DKAN Datastore

The DKAN Datastore provides a service to parse CSV files and save the data in database tables. This allows users to query the data through a public API.

When a dataset is added to the catalog, the mimetype value of each distribution object is checked to determine if the distribution contains a CSV file. The CSV distributions will be added to the import queue to be parsed and imported into the datastore during cron runs.

When defining the distribution object of your dataset, be sure to include the mimetype property: “mediaType”: “text/csv” if using the API, or select ‘CSV’ from the format field if using the GUI.

The import will happen in batches during cron runs as the localize_import and datastore_import queues. The import will iterate over the file. If it does not finish, the job will be returned to the queue. Be sure to have cron running on a regular basis so that large file imports will complete. You can view the status of datastore imports at /admin/dkan/datastore/status.
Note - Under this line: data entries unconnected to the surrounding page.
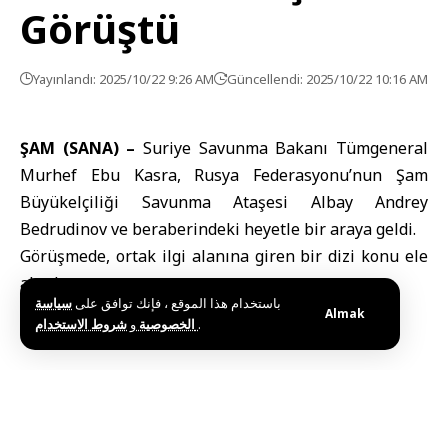
Görüştü
Yayınlandı: 2025/10/22 9:26 AM
Güncellendi: 2025/10/22 10:16 AM
ŞAM (SANA) –
Suriye Savunma Bakanı Tümgeneral
Murhef Ebu Kasra, Rusya Federasyonu’nun Şam
Büyükelçiliği Savunma Ataşesi Albay Andrey
Bedrudinov ve beraberindeki heyetle bir araya geldi.
Görüşmede, ortak ilgi alanına giren bir dizi konu ele
alındı.
باستخدام هذا الموقع ، فإنك توافق على
سياسة
Almak
و
الخصوصية
شروط الاستخدام
.
Bu haberi paylaş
If you enable the Datastore Mysql Import module, the data will be imported in a single step using MySQL’s native LOAD DATA function.

Attention

Note that the CSV must be in UTF-8 format to parse correctly.
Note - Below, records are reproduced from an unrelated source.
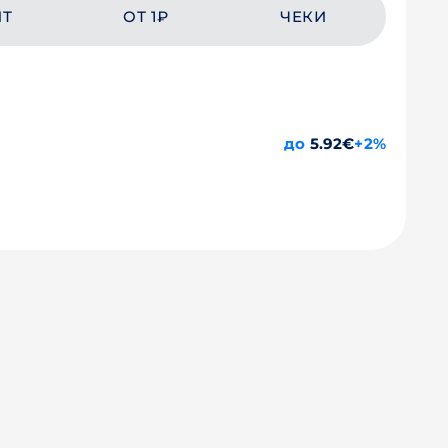
ЙТ
ОТ 1₽
ЧЕКИ
до
5.92€
+2%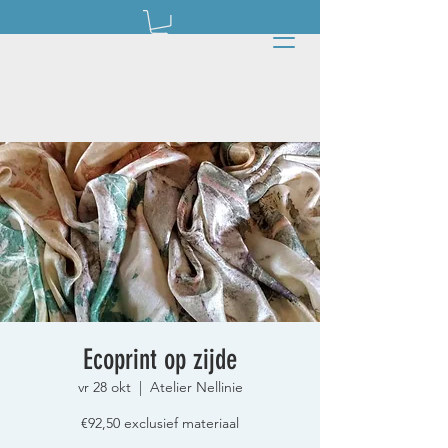
Ecoprint op zijde
vr 28 okt
  |  
Atelier Nellinie
€92,50 exclusief materiaal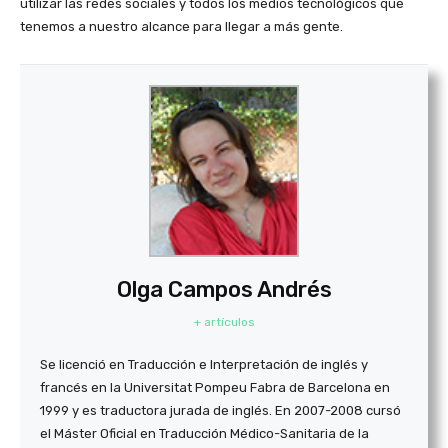
utilizar las redes sociales y todos los medios tecnológicos que
tenemos a nuestro alcance para llegar a más gente.
Olga Campos Andrés
+ artículos
Se licenció en Traducción e Interpretación de inglés y
francés en la Universitat Pompeu Fabra de Barcelona en
1999 y es traductora jurada de inglés. En 2007-2008 cursó
el Máster Oficial en Traducción Médico-Sanitaria de la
If there is a change to the distribution: downloadURL property, the existing datastore will be dropped and a new import will be triggered.
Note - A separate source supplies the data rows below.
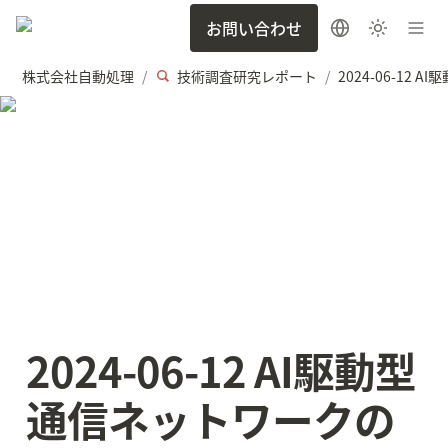
お問い合わせ
株式会社自動処理
技術調査研究レポート
/
/
2024-06-12 AI駆動型
通信ネットワークの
DKAN Datastore MySQL Import

This module will import CSVs into the DKAN datastore using MySQL’s native LOAD DATA function, similar to running a mysqlimport command. It is over 5000% faster than DKAN’s default batch datastore importer, but requires a MySQL database and that the Drupal DB user have permissions to use LOAD DATA LOCAL INFILE.

To use, simply enable datastore_mysql_import and clear your cache.

Datastore Settings

See Datastore Settings for configuration information.

Data dictionary integration

If you are using DKAN Data Dictionaries on your site, the datastore will refer to them during the post import process. If a file has just been imported, and a data dictionary is available for it, the datastore importer will:

  1. Match fields in the data dictionary to properties/columns in the new datastore table by name.

  2. Create a new job in the queue to alter the new table in the database to match its columns to the field types defined in the dictionary, and change the column description/comment in the database to match the “title” in the dictionary.

  3. Report the status of the alter job once it has run.

See Metastore and Data Dictionaries for more on how to use this feature.